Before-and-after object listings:
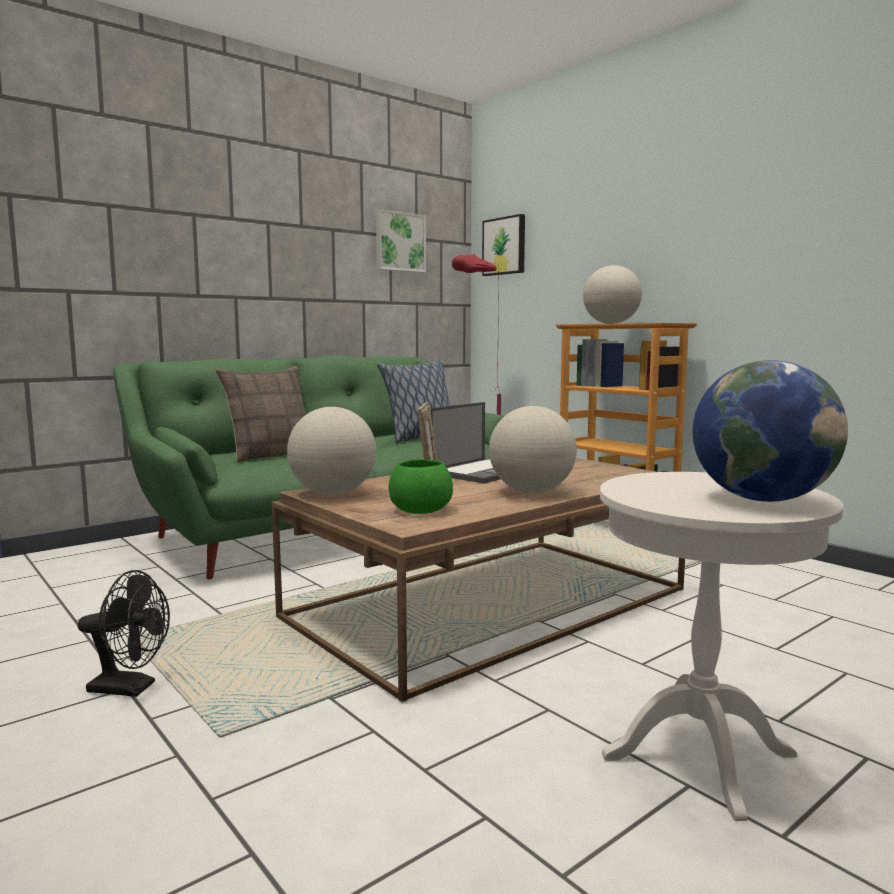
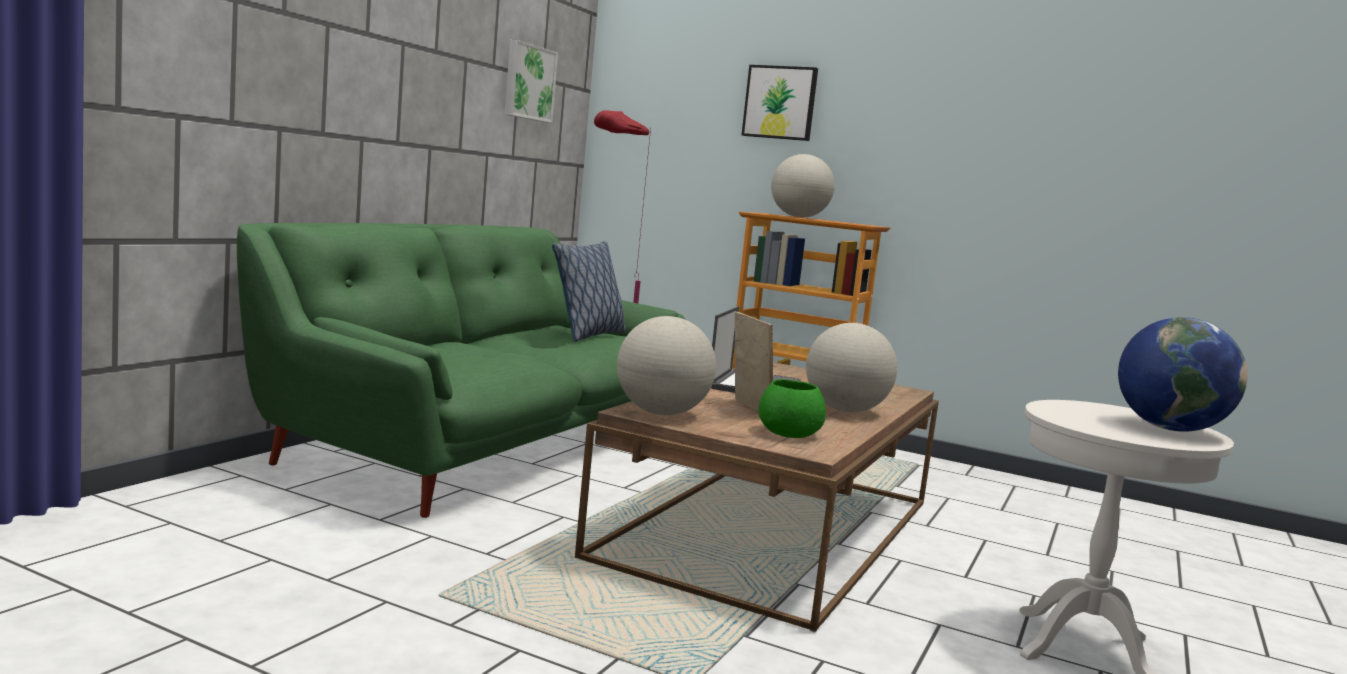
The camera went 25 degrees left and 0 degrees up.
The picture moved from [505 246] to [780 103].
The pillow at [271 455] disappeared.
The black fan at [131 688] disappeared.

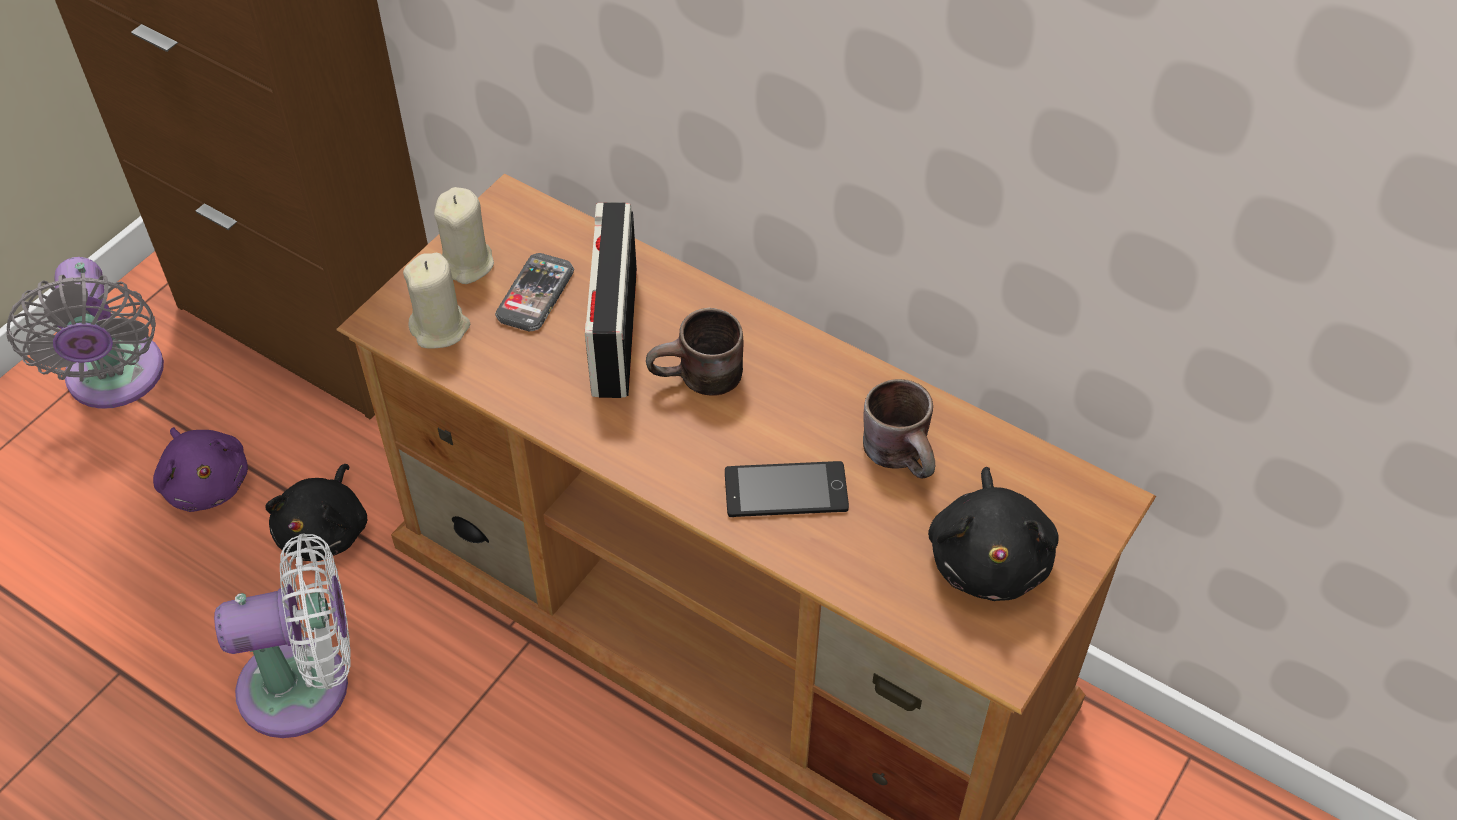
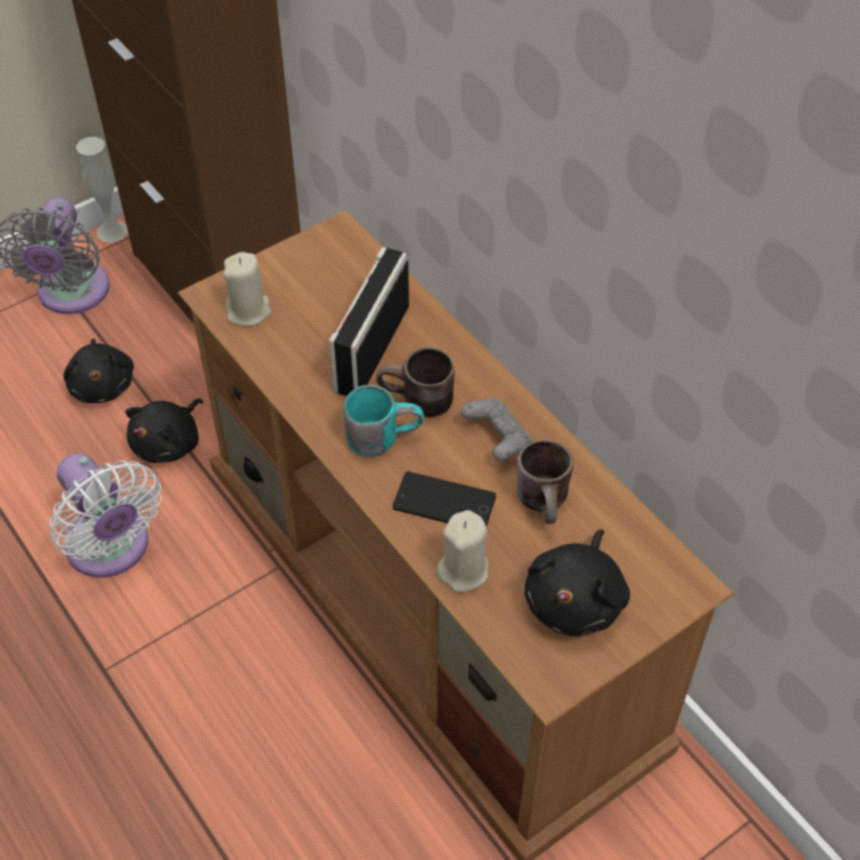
The camera went 20 degrees right and 0 degrees up.
The beige candle moved from [467 263] to [463 570].
The phone at [535 294] disappeared.
The purple plush toy at [206 483] became the black plush toy at [103 385].
The white fan at [306 685] turned 45 degrees clockwise.
The white vase at [112 231] appeared.
The turquoise mug at [382 434] appeared.
The grey game controller at [497 439] appeared.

• _Problem description_
In the answer, give only the lines from the one containing "The picture moved" through the end of the records above, each reproduced exactly. Include no pictures.

• _Solution below_
The picture moved from [505 246] to [780 103].
The pillow at [271 455] disappeared.
The black fan at [131 688] disappeared.

The camera went 20 degrees right and 0 degrees up.
The beige candle moved from [467 263] to [463 570].
The phone at [535 294] disappeared.
The purple plush toy at [206 483] became the black plush toy at [103 385].
The white fan at [306 685] turned 45 degrees clockwise.
The white vase at [112 231] appeared.
The turquoise mug at [382 434] appeared.
The grey game controller at [497 439] appeared.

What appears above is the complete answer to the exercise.